Japanese Media Claims That “Squid Game”‘s Popularity Was Only Possible Due To “Chart Manipulation”

The author claimed the show’s ranking can be manipulated “just like K-Pop.”

Squid Game has been continuing to impress with its record breaking viewership reach, as the series maintains its hype despite it having premiered over a month ago. As positive as the overall response as been so far, however, there have been a few negative reactions to the global success of the K-Drama.

Poster for “Squid Game.”

According to reports, the Japanese media have been downplaying the success of Squid Game, sharing numerous reasons why they believe the series is not as popular as the media wants you to believe. Japanese economic site Modern Business recently shared with their public “3 reasons why people are actually not addicted to it.”

The author of this publication, Naoko Yamamoto began to make claims that while the “number of viewings are high in Japan,” the show did not elicit a great response from the viewers. She then revealed that all the articles that mention Squid Game seemed to generate less than 100 comments, which according to Naoko Yamamoto is “an indication of the level of interest that the people have.”

Pink bodyguards in “Squid Game” | Netflix

She continued with her claims, stating that the entire Japanese entertainment industry is not interested in mega-hit Korean production because “death game genre productions, such as Squid Game have been done before [in Japan].” The Modern Business author listed Kaiji and Battle Royale as the two Japanese productions that have a similar premise as Squid Game, but they did not receive a positive response from the global public.

In addition to that, Naoko Yamamoto shared her true thoughts on the series’ success, stating that the “ranking can be manipulated.” She continued by stating that South Korea has the ability to manipulate the charts, “like they do with K-Pop.” 
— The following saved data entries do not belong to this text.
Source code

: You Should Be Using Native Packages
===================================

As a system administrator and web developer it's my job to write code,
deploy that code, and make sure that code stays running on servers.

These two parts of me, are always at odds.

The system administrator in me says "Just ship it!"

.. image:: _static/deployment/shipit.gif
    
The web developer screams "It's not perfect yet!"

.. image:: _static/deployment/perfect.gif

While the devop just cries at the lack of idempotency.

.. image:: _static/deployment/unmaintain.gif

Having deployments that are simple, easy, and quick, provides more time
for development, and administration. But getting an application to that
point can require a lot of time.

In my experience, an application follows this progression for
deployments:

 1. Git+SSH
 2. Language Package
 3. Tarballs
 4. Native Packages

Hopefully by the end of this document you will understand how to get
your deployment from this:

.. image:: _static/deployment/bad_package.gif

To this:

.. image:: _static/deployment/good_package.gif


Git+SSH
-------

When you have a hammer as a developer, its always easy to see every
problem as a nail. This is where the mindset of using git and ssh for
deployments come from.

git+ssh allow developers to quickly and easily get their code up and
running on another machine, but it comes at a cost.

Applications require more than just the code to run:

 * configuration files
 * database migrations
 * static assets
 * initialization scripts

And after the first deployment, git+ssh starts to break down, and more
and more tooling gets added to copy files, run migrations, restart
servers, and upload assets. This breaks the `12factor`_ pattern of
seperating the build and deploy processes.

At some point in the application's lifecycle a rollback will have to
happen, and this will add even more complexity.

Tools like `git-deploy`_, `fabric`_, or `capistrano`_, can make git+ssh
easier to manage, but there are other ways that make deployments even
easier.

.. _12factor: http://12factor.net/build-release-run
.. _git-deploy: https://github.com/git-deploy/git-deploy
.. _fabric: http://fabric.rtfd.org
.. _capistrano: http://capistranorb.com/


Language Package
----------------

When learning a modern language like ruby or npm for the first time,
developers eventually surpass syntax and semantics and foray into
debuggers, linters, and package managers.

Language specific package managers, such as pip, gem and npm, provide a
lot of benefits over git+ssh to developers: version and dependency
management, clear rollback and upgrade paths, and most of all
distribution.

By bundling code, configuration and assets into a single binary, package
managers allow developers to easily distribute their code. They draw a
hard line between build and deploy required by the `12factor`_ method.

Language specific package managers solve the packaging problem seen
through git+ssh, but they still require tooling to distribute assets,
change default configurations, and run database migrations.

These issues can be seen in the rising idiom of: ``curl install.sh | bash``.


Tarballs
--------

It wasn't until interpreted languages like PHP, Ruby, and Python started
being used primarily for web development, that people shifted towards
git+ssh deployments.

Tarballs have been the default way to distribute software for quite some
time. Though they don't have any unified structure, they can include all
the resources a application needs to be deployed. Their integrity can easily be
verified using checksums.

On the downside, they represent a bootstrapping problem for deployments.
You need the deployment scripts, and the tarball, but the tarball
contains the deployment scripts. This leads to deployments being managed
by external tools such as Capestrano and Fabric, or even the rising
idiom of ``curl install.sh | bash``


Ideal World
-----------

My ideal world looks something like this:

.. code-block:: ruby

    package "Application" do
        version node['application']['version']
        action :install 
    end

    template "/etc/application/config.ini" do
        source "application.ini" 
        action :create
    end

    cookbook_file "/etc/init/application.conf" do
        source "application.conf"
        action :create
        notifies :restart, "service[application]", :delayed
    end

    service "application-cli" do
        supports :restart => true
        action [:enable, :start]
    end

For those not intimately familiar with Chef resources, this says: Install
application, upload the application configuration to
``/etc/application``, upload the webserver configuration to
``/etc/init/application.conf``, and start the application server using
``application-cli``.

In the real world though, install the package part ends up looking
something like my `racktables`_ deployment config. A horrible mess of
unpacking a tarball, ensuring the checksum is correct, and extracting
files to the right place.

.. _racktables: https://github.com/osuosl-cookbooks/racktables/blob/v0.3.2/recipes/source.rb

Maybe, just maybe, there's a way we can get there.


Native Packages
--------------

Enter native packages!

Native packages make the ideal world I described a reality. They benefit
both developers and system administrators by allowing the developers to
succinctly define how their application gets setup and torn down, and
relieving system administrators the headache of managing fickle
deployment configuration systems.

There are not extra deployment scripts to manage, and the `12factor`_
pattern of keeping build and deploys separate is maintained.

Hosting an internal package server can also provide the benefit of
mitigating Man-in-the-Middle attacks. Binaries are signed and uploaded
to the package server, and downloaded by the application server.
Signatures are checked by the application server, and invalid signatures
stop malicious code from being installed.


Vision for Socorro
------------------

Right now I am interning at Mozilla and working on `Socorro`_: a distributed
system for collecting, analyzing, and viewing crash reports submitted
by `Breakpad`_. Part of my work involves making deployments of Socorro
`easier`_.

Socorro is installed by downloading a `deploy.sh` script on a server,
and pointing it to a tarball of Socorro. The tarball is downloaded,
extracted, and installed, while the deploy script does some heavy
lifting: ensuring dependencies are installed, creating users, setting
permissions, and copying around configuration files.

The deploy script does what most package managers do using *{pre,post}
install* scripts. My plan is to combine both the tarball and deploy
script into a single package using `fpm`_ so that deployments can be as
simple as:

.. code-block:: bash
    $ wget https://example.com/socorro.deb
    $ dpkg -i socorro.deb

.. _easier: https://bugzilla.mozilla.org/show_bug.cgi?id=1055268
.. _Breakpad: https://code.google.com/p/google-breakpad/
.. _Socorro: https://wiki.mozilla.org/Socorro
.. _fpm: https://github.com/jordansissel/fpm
Still from “Squid Game” | Netflix

Following the release of this Modern Business‘s publication, Korean netizens criticized Naoko Yamamoto’s claims, commenting that she wrote it out of “jealousy.”

| theqoo
  • “They’re the ones who always say South Korea has no money and are worthless, but whenever something big happens, they’re the first ones to say South Korea uses their money to manipulate charts…”
  • “Uh huh, sure hahahaha”
  • “They already had so much inferiority complex because of our success with the Billboard Awards and movie ceremonies, but now since even our dramas are doing well, they can’t take it anymore can they? Hahaha”
  • “They can’t actually believe that their dramas, movies, and lack of popularity are due to chart manipulation, do they? Please get a reality check ㅠ.ㅠ I pity them.”
  • “The way they attempted to expose us is really distasteful. Such a tacky country.”
  • “They’re going crazy out of jealousy ha”
  • “Manipulation? She doesn’t seem right in her mind.”
Still from “Squid Game” | Netflix

Squid Game became an incredible headliner overnight, as the series received global success all over the world in record time. The South Korean drama became Netflix’s biggest series launch, reaching 111 million fans and households. The dystopian series overthrew its previous successor, Bridgerton by 29 million as it went on to dominate record after record.